Identification of SARS-CoV-2 immune response pattern
Gene expression analysis
Samples were included in the study based on quality of libraries and alignment performance. Applied inclusion criteria are: >1 million of mapped reads, good concentration of libraries, average read length >100bp, > 300 target genes with more than 10 reads. One sample with > 1 Mio reads was excluded from the study because of shorter read length and a low library concentration. Notably this sample had the longest time between death and autopsy (72h) before analysis. Differential expression analysis was performed using the edgeR package comparing normal lung samples, COVID-19 samples and samples from patients with other infections. Genes were selected for downstream analyses by fdr <0.05 and |logFC| >1 for clustering analysis. Clustering analysis was performed using k-means algorithm and complete linkage. Ideal number of clusters (n=3) was chosen based on 30 different algorithms19 and the final clustering derives from the consensus of 2000 iterations. Expression of gene signatures was calculated as median of log2(cpm + 1) of selected genes.

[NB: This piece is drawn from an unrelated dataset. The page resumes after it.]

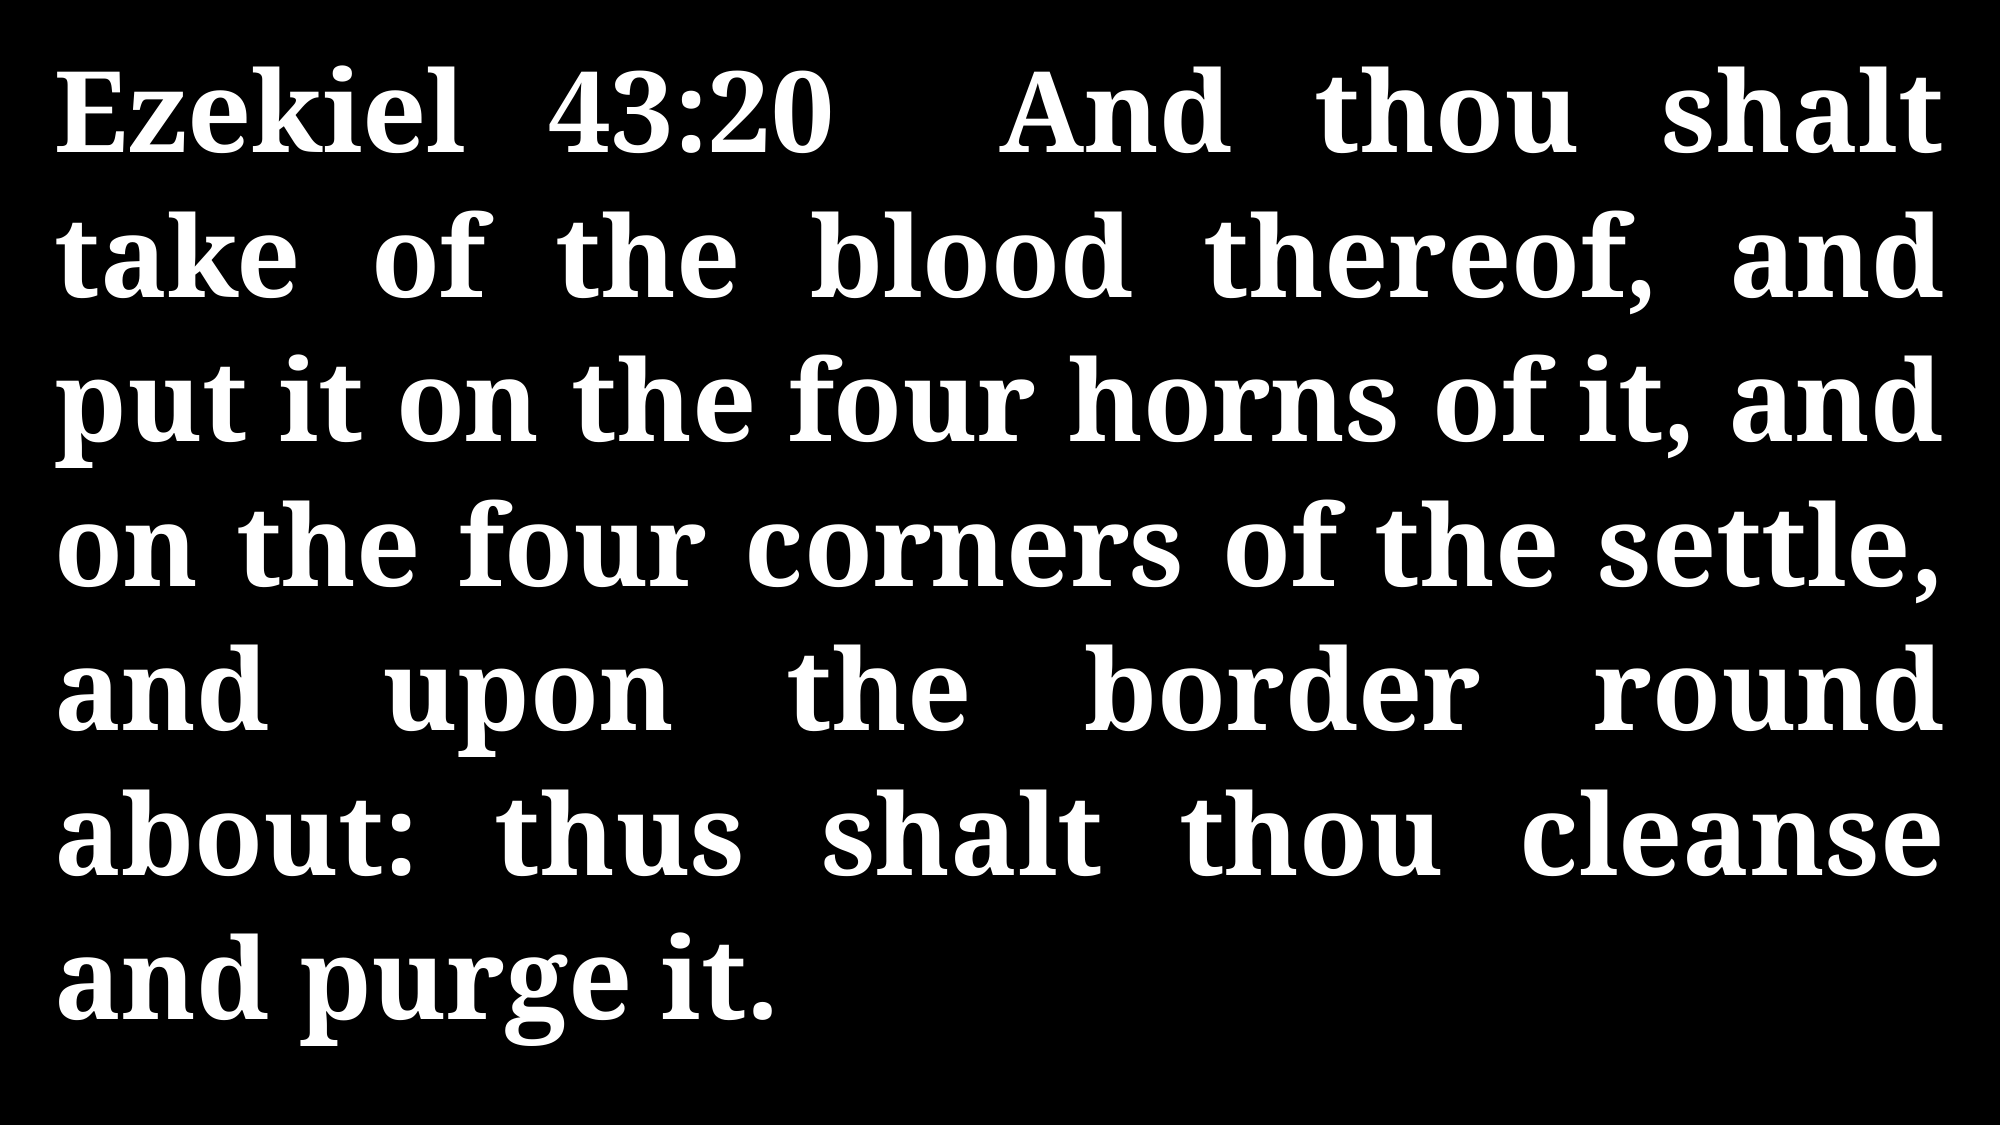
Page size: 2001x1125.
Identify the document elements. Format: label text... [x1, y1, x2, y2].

Functional enrichment analysis
Biological processes enrichment was performed using the enrichGO function of the package clusterProfiler20 setting all the genes included in the assay as universe.
Statistical analysis
All the analyses and graphical representations were performed using the R statistical environment software21 and the following packages: ggplot222, circlize23, ComplexHeatmap24, ggfortify25, reshape226 and factoextra27. Correlation between transcripts and viral counts was performed using Pearson's correlation. Association between continuous and categorical data were tested using Wilcoxon rank sum test.
Box-plots elements indicate the median (center line), upper and lower quartiles (box limits) and show all the data points. Whiskers extend to the most extreme value included in 1.5x interquartile range.